An open-label, multi-center, phase 2 study of the efficacy of denosumab in subjects with giant cell rich tumors of bone. The population will consist of subjects with the following tumor types: aneurysmal bone cysts (ABC), giant cell granuloma (GCG) and other giant cell rich lesions (primary bone, non-malignant).

This is a prospective study evaluating the activity and the safety of toremifene in patients with primary or recurrent sporadic DTs. Patients will be enrolled after the histological confirmation of DTs on biopsy Patients will start at 60 mg daily and dose-escalate to 180 mg upon progression. Disease assessment will be performed by contrast-enhanced MRI or CT scan, pain evaluation by a visual analog scale (VAS) every 3 months for the first and second year, twice yearly thereafter. Response will be evaluated either by RECIST and/or symptomatic relief.

Myoma of the uterus or uterine fibroids are benign tumors that appears in the myometrium or the muscular layer of the uterus. It is one of the most common diseases in pre-climax women, reaching 12-25% of all gynecological diseases. There is an opinion that the true prevalence of myoma is much larger and reaches up to 80%, i.e., practically every second woman has it, often without knowing about. For the treatment of MM, surgical removal of the nodes or removal of the uterus is used. In addition, GnRH-agonist therapy is practiced, as well as embolization to block blood flow in the tumor. We propose to evaluate the immunotherapy approach in an open label Phase II study in 20 women with myoma, for whom no alternative therapy is available.

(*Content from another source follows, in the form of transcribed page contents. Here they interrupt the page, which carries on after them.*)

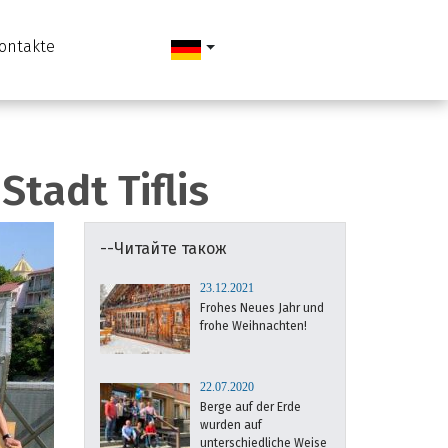
ontakte
Stadt Tiflis
--Читайте також
23.12.2021
Frohes Neues Jahr und
frohe Weihnachten!
22.07.2020
Berge auf der Erde
wurden auf
unterschiedliche Weise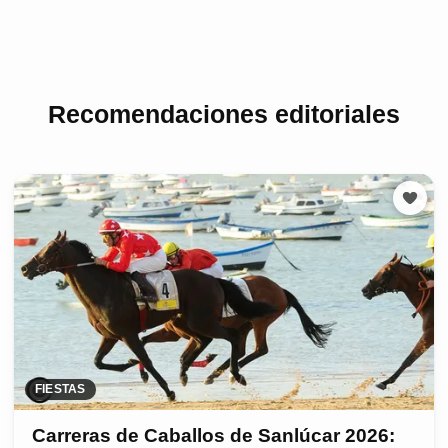
Recomendaciones editoriales
FIESTAS
Carreras de Caballos de Sanlúcar 2026: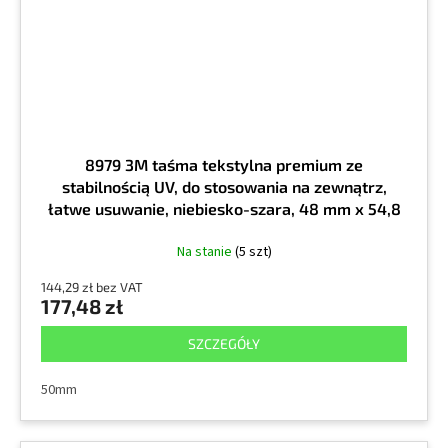
8979 3M taśma tekstylna premium ze
stabilnością UV, do stosowania na zewnątrz,
łatwe usuwanie, niebiesko-szara, 48 mm x 54,8
m
Na stanie
(5 szt)
144,29 zł bez VAT
177,48 zł
SZCZEGÓŁY
50mm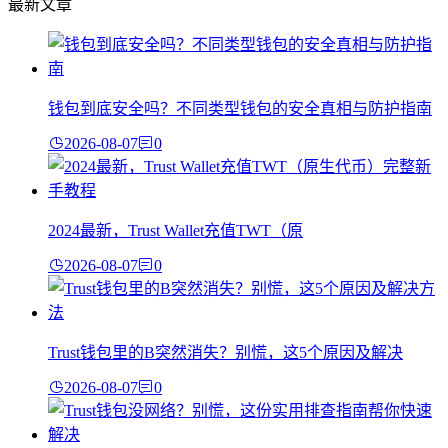
最新文章
钱包到底安全吗？不同类型钱包的安全真相与防护指南
2026-08-07
0
2024最新，Trust Wallet充值TWT（原
2026-08-07
0
Trust钱包里的B突然消失？别慌，这5个原因及解决
2026-08-07
0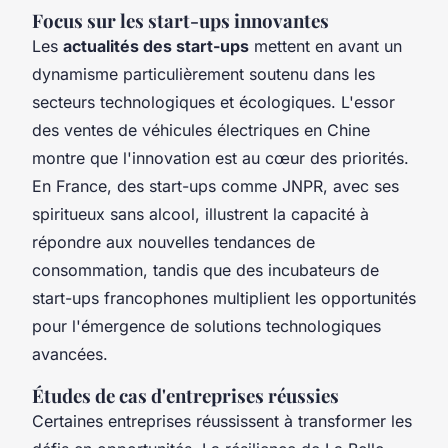
Focus sur les start-ups innovantes
Les
actualités des start-ups
mettent en avant un
dynamisme particulièrement soutenu dans les
secteurs technologiques et écologiques. L'essor
des ventes de véhicules électriques en Chine
montre que l'innovation est au cœur des priorités.
En France, des start-ups comme JNPR, avec ses
spiritueux sans alcool, illustrent la capacité à
répondre aux nouvelles tendances de
consommation, tandis que des incubateurs de
start-ups francophones multiplient les opportunités
pour l'émergence de solutions technologiques
avancées.
Études de cas d'entreprises réussies
Certaines entreprises réussissent à transformer les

The purpose of the Fibroid Registry is to provide a comprehensive database that captures patient characteristics, clinical outcomes and pot-treatment quality of life measures for patients treated for uterine fibroids. This database will serve as a platform for future comparative effectiveness and other health services research studies.

Study is intended to evaluate the one-year safety and clinical status of patients treated for symptomatic uterine fibroids with the VizAblate Intrauterine-ultrasound guided radio frequency (RF) ablation system. Particular attention will be directed to recording safety outcomes including incidence of uterine cavity synechiae. In addition, information on quality of life will be collected. Overall study duration (first patient enrolled through last patient exit) will be comprised of approximately 12 months of patient enrollment up to 1 month for scheduling of treatment, and 12 months of follow-up, for a total duration of up to 25 months. Study duration for an individual patient, once enrolled, will be approximately 1 month for baseline observations and treatment scheduling, and 12 months for follow up after treatment for a total duration of approximately 13 months.

Objective: To compare the occurrence and intensity of pelvic pain as well as patient satisfaction and quality of life after total laparoscopic and laparoscopic supracervical hysterectomy. Design: Prospective randomised trial. Null hypothesis 1: There is no significant difference in occurrence and intensity of pelvic pain following TLH compared with following LSH. Null hypothesis 2: There is no significant difference in patient satisfaction and quality of life following TLH compared with following LSH.

Background: No randomised trials have been conducted, and only a single retrospective study exists comparing 3D and 2D laparoscopic hysterectomy. In that study, operative time for hysterectomy was significantly lower for 3D compared to 2D conventional laparoscopy. Complication rates were similar for the two groups. Thus, although one out of nine women is hysterectomized and although laparoscopy is one of the recommended routes of surgery, evidence whether to choose 2D laparoscopy, 3D laparoscopy is sparse. Objective: To compare pain and recurrence to usual activity level. Secondary to compare complications during the operation, postoperative complications, time to return to work, length of hospital stay and operative time. Design: Investigator-initiated, blinded, randomised controlled trial. Intervention description: Operative procedures follow the same principles and the same standard whether the surgeon's vision is 2D or 3D. Trial size Roskilde/Herlev Hospital, Denmark: 200 patients in each arm of the study.